Requirement ::
Your reply should be the whole listing, copied exactly, with the pictures left out.

Data extract ::
= = = =

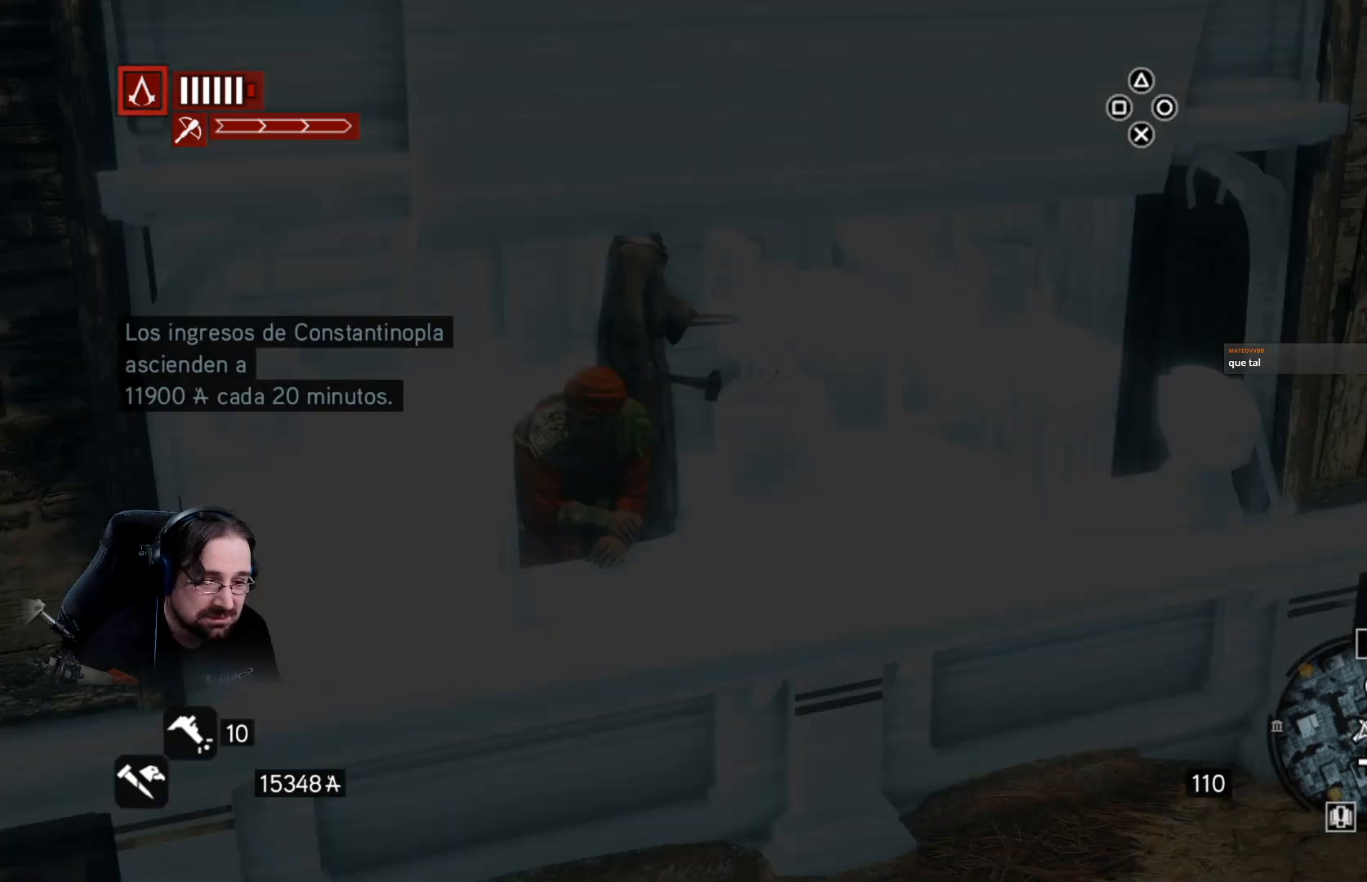
{"buttons": [], "left_stick": "left", "right_stick": "center", "events": []}
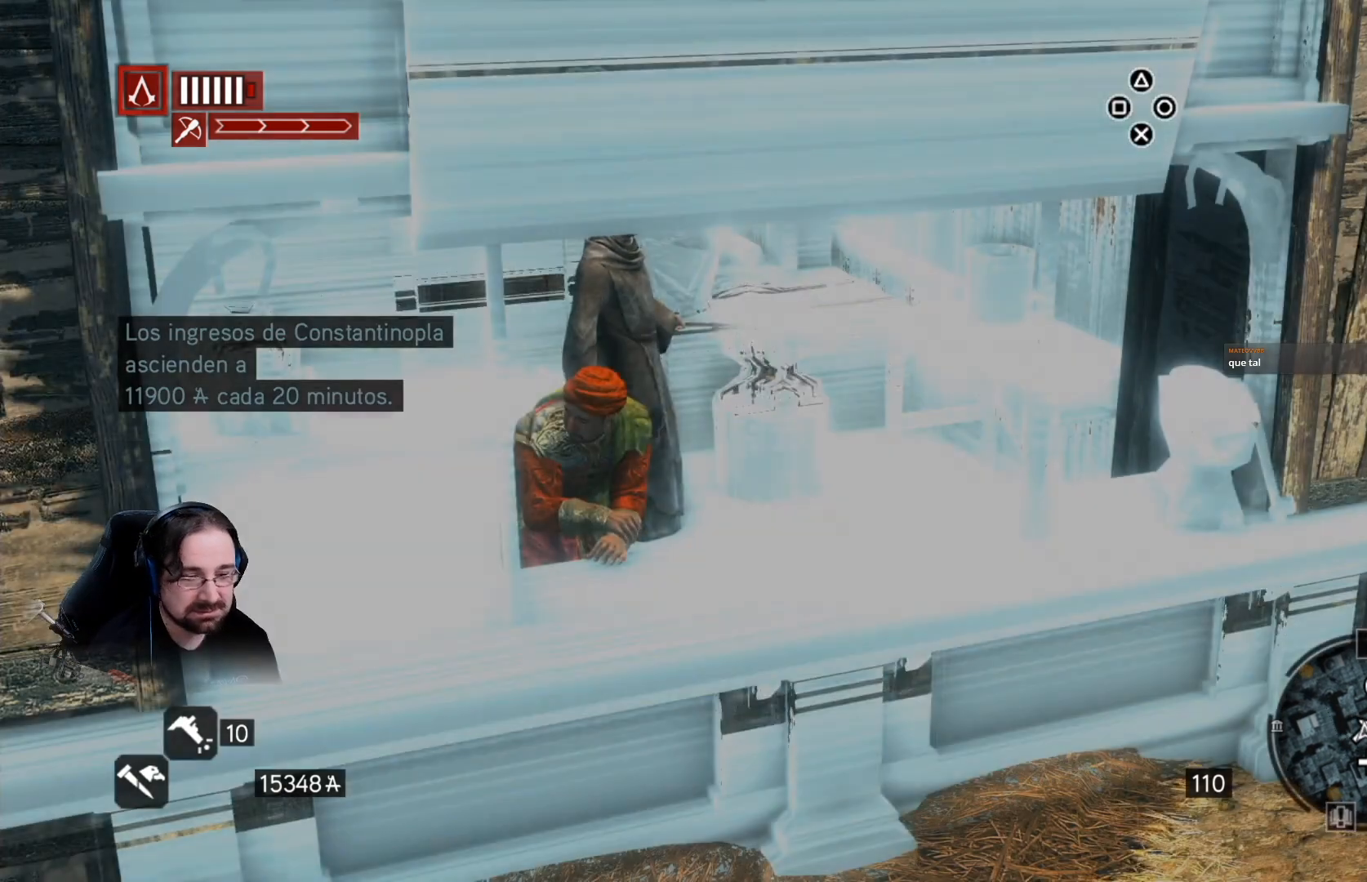
{"buttons": [], "left_stick": "down", "right_stick": "left", "events": [[233, "left_stick", "down-left"], [333, "left_stick", "down"], [367, "right_stick", "left"]]}
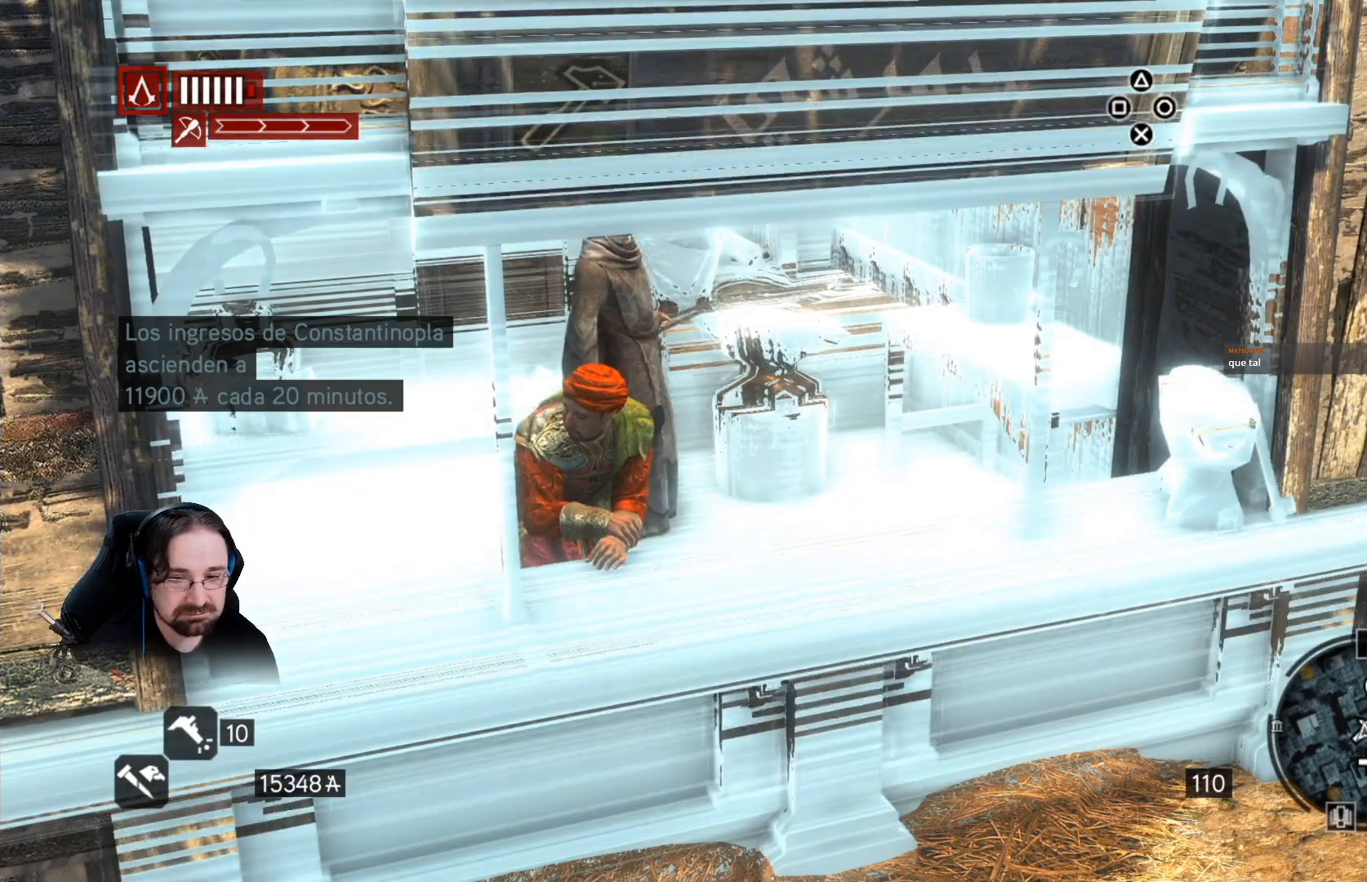
{"buttons": [], "left_stick": "center", "right_stick": "left", "events": [[467, "left_stick", "center"]]}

= = = =

Answer below ::
{"buttons": [], "left_stick": "left", "right_stick": "center", "events": []}
{"buttons": [], "left_stick": "down", "right_stick": "left", "events": [[233, "left_stick", "down-left"], [333, "left_stick", "down"], [367, "right_stick", "left"]]}
{"buttons": [], "left_stick": "center", "right_stick": "left", "events": [[467, "left_stick", "center"]]}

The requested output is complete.